Pollan was grounded in the theater that contrasts with what Fox terms his “find the laugh approach.” Watching those episodes, although they’re scripted, they always carried this undertone of something true. Alex is dismissive and brash, slightly intimidated by Ellen Reed, someone who is quietly smart and confident. So different than him and still a wonderful counterpoint.

In real life, Pollan called out Fox‘s behavior when very few people would. He admits, “A pig is a pig no matter how many hit movies he’s just had.” It showed character on Pollan‘s part, and in the numbing deluge of fame, Fox recognized her humbling sense of honesty. Between her guesting on Family Ties and their movie together, Bright Lights, Big City, he fell in love with her.

Pollan enters the documentary in the present to punctuate one of the best Hollywood love stories around, one that’s still going strong. In a different telling, the Parkinson’s diagnosis would have spelled the end of the relationship. It doesn’t matter if you’re a movie star. Parkinson’s shows no partiality. Still, Fox had found someone who was prepared for the long haul. Tracy reminded him of their wedding vows: “In sickness and in health.”

Even as he masked his tremors while continuing to work and started to drink to dissociate from his situation, she remained by his side. It’s painful watching some of the clips from Spin City, his next hit show, because we recognize how he was medicating and trying to keep his body in check. It was a losing battle. Finally, in 1998 he vowed to share it with the world while he was still shooting the show, prepared to live with the consequences.

Conclusion: Still: A Michael J. Fox Movie

Michael J. Fox wasn’t mandated to do any of the things he did, and yet after sharing his diagnosis with the world, he became a foremost champion of Parkinson’s research raising more than $1 billion to date!

In one particularly vulnerable moment, Fox admits his world is getting smaller. He loves his mind and where it takes him, and obviously he doesn’t want to lose that capacity. Maybe somewhere inside of him, there is the desire to do this documentary as a living record of his life and his memories.

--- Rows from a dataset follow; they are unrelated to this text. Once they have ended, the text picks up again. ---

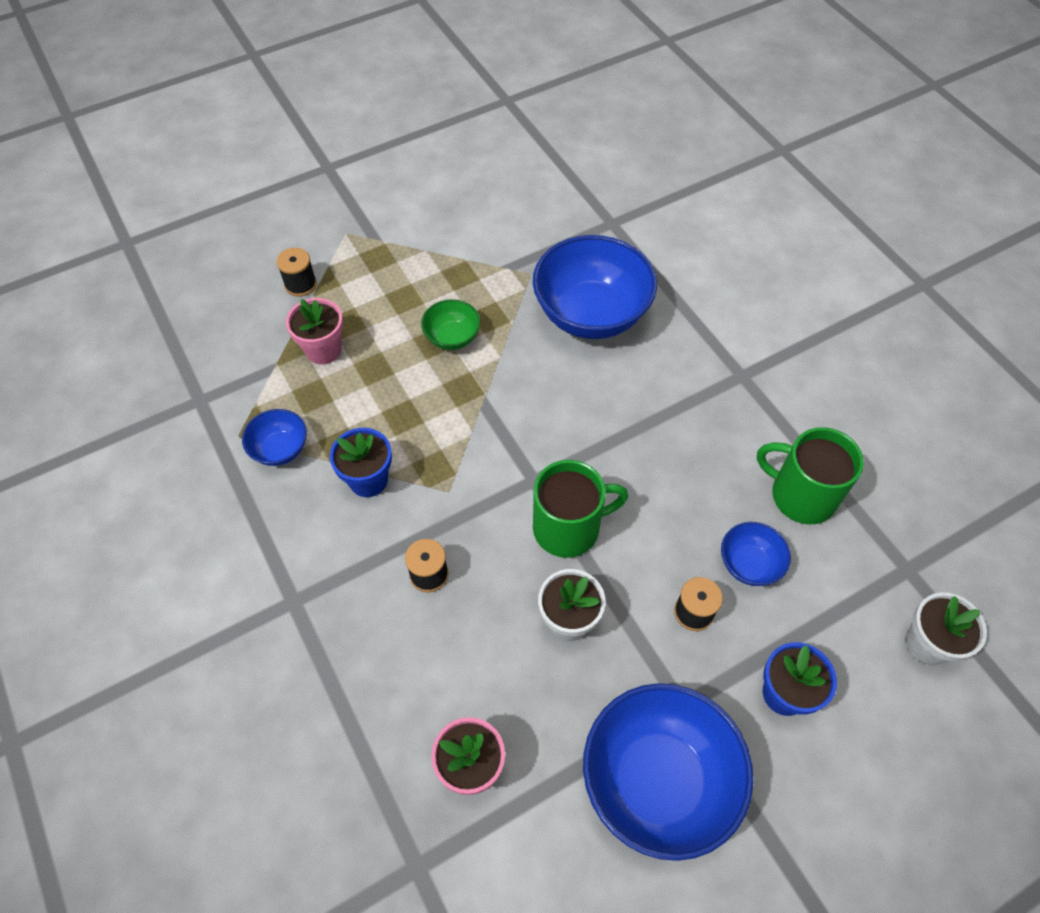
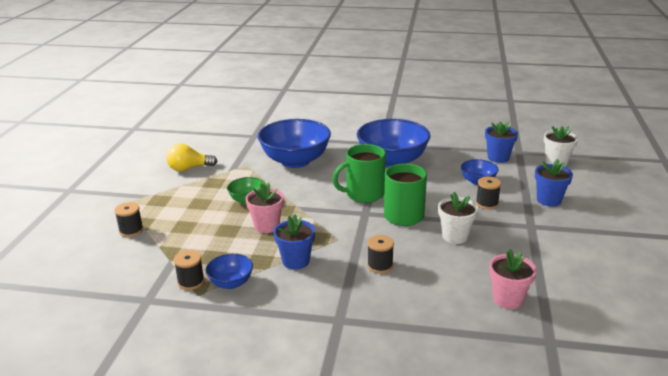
camera: 50 degrees left, 30 degrees down
(255, 412) = (191, 282): none -> black spool
(323, 350) = (188, 241): pink flower pot -> pink flower pot (267, 226)
(468, 226) = (189, 168): none -> yellow light bulb
(658, 780) = (563, 248): blue bowl -> blue bowl (392, 161)
(801, 495) = (458, 157): green mug -> green mug (363, 194)
(855, 550) = (498, 158): none -> blue flower pot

For now, he’s comfortable being who he is. He can’t help being anyone else because his body won’t allow it. Yes, his walking still freaks people out from time to time, but he won’t hide it so the chips fall where they may. People can react however they want.

Even as he battles day-to-day with the realities of the disease — his body rarely works the way he wants it to — it’s a joy to see Fox surrounded by his family and armed with the same sense of humor. It would be easy to look at his great success and bitter misfortune and pity him for the latter.

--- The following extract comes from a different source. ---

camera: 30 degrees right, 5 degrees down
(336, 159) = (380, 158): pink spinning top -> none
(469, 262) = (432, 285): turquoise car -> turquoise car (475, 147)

But as he continues to be in the public eye, always active with new projects and appearances, my bet is Michael J. Fox considers himself a prince more than a pauper. He tells the camera with a wry smile, “I’m a tough S.O.B.” That he is. He’s also given the world a lot of joy, and he’s still on the move. I doubt that will stop any time soon.

Still: A Michael J. Fox Story is available to stream on Apple TV+.